## About this task
Print each line of text in the listing below word for word, but leave the pictures out.

____ Listed entries

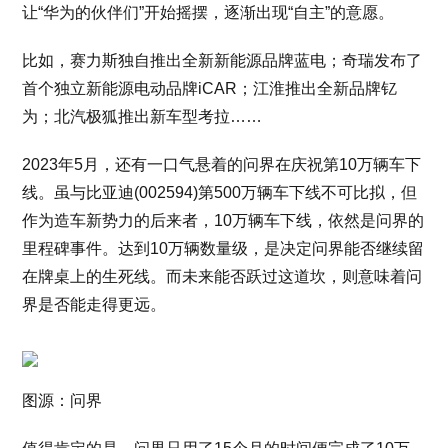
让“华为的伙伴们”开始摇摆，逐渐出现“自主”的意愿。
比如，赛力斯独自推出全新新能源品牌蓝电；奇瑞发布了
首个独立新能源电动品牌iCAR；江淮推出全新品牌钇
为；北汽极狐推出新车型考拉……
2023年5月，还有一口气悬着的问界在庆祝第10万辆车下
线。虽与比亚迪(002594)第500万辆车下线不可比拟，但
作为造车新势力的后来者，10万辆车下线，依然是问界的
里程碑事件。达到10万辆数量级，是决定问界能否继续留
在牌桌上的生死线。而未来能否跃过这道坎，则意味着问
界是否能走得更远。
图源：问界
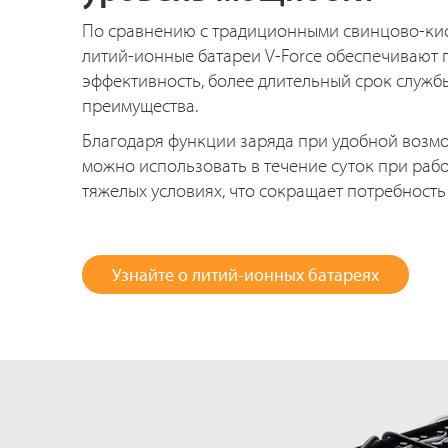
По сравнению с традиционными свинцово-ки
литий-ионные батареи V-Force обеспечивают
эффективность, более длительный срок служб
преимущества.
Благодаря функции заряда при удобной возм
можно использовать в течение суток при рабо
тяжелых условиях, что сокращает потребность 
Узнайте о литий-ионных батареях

________

## Output for this task
让“华为的伙伴们”开始摇摆，逐渐出现“自主”的意愿。
比如，赛力斯独自推出全新新能源品牌蓝电；奇瑞发布了
首个独立新能源电动品牌iCAR；江淮推出全新品牌钇
为；北汽极狐推出新车型考拉……
2023年5月，还有一口气悬着的问界在庆祝第10万辆车下
线。虽与比亚迪(002594)第500万辆车下线不可比拟，但
作为造车新势力的后来者，10万辆车下线，依然是问界的
里程碑事件。达到10万辆数量级，是决定问界能否继续留
在牌桌上的生死线。而未来能否跃过这道坎，则意味着问
界是否能走得更远。
图源：问界
По сравнению с традиционными свинцово-ки
литий-ионные батареи V-Force обеспечивают
эффективность, более длительный срок служб
преимущества.
Благодаря функции заряда при удобной возм
можно использовать в течение суток при рабо
тяжелых условиях, что сокращает потребность 
Узнайте о литий-ионных батареях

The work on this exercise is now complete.